### TASK INSTRUCTIONS
1) Using the ethics excerpt on assigning a lawyer's accounts receivable, answer briefly:
(a) Which ABA opinion cited N.Y. State 154 (1936) with approval?
(b) According to N.Y. State 608 (1990), when may an attorney use a collection agent to collect a legal fee?
(c) Why does the excerpt say care must be taken with assignees?
2) Continue the ethics excerpt on assigning a lawyer's accounts receivable from its final sentence, setting out the ethical concerns that it says follow.

### SELECTED EXTRACT
There is no per se ethical prohibition against a lawyer assigning his or her accounts receivable to another person. See generally N.Y. State 154 (1936) (“”an attorney may furnish information as to the nature and extent of services rendered by him to clients for the purpose of aiding an assignee in the collection of his accounts receivable, unless such disclosures include matters communicated to the attorney in confidence””) (cited with approval in ABA 320 (1968)); cf. N.Y. State 608 (1990) (if all other reasonable efforts short of litigation have been undertaken and have been unsuccessful, an attorney may employ the services of a collection agent to collect a legal fee). However, since accounts receivable owed by clients to their lawyers are not entirely analogous to ordinary business accounts receivable, care must be taken to ensure that all ethical obligations are adhered to by the assignees. Some of the ethical concerns raised by an assignment follow.

### RECORDS SHOWN

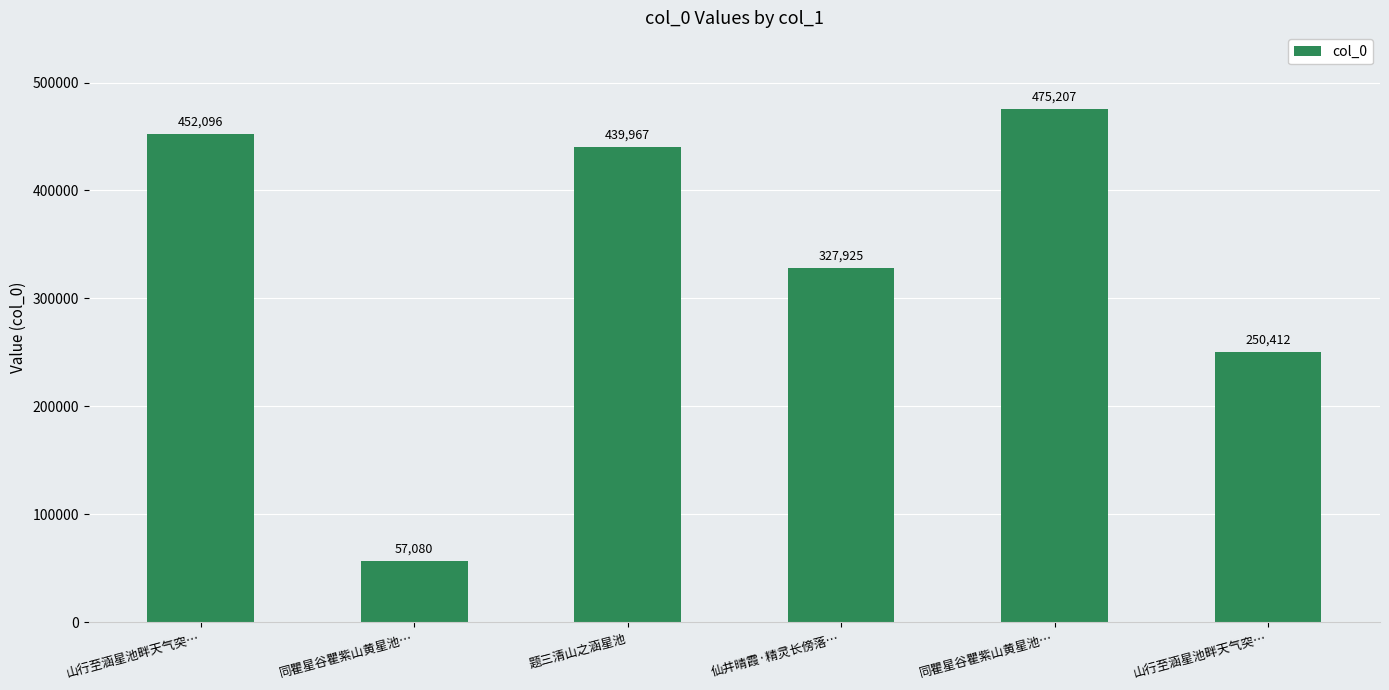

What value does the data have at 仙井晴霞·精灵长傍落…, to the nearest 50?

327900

* * *

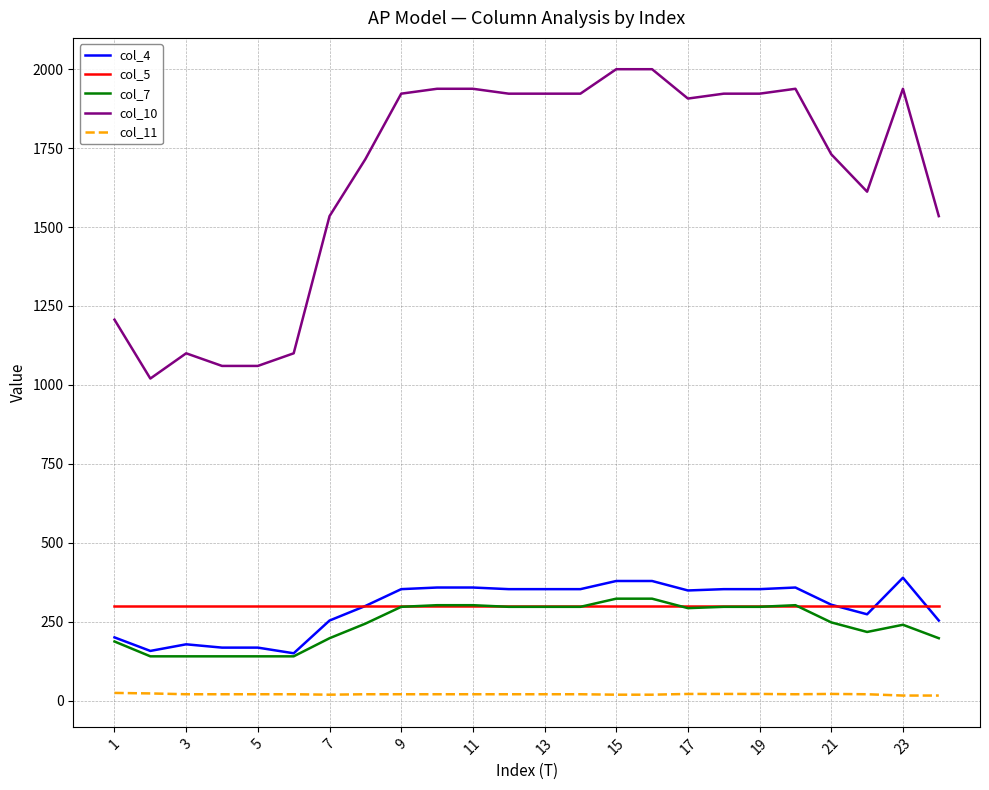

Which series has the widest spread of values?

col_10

--

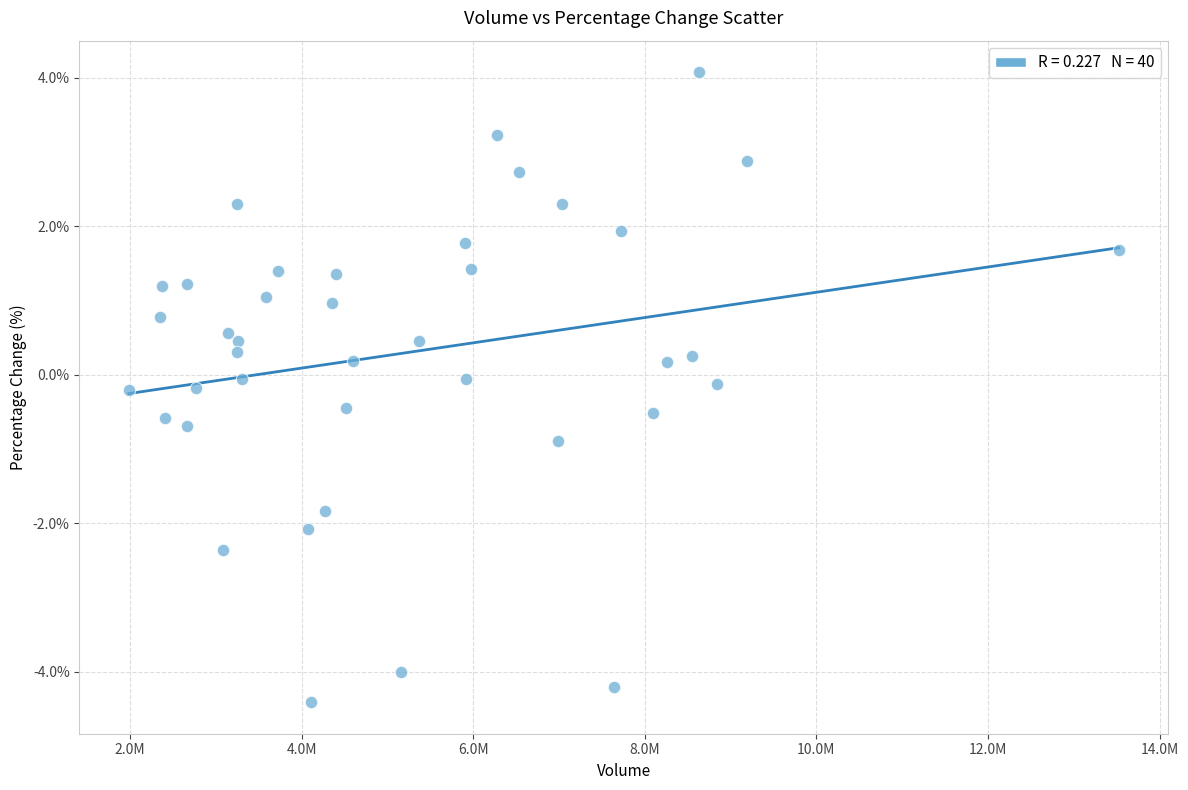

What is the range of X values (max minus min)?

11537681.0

### RESULTS FOR EACH TASK
1)
(a) ABA 320 (1968).
(b) When all other reasonable efforts short of litigation have been undertaken and have been unsuccessful.
(c) Because accounts receivable owed by clients to their lawyers are not entirely analogous to ordinary business accounts receivable, so care is needed to ensure that assignees adhere to all ethical obligations.

2)
1. Reasonable Fees — Regardless of whether an account receivable exists before collecting on the assigned account, the assignees will have to satisfy themselves that the fees they will be collecting were reasonable. This is because an attorney must prove “”that the compensation was fair and reasonable for the services rendered and that the client had full knowledge of the nature and extent of the services rendered him as to be capable of exercising a fair judgment as to the reasonableness of the bill.”” Cooper v. Conklin, 197 A.D. 205, 208, 189 N.Y.S. 552 (2d Dep’t 1921); see also DR 2-106 (prohibiting entering into an agreement for, charging or collecting an illegal or excessive fee). The obligation to ensure reasonableness passes to the assignee.

2. Confidences and Secrets of Clients — In describing to the assignees the nature of the services rendered to the former clients, care should be taken not to disclose the confidences and secrets of those former clients. While DR 4-101(C) provides that a lawyer may reveal “”confidences or secrets necessary to establish or collect the lawyer’s fee . . .,”” only that information necessary for collection of the fee should be disclosed. N.Y. City 1986-7; N.Y. City 1986-8; N.Y. State 608 (1990).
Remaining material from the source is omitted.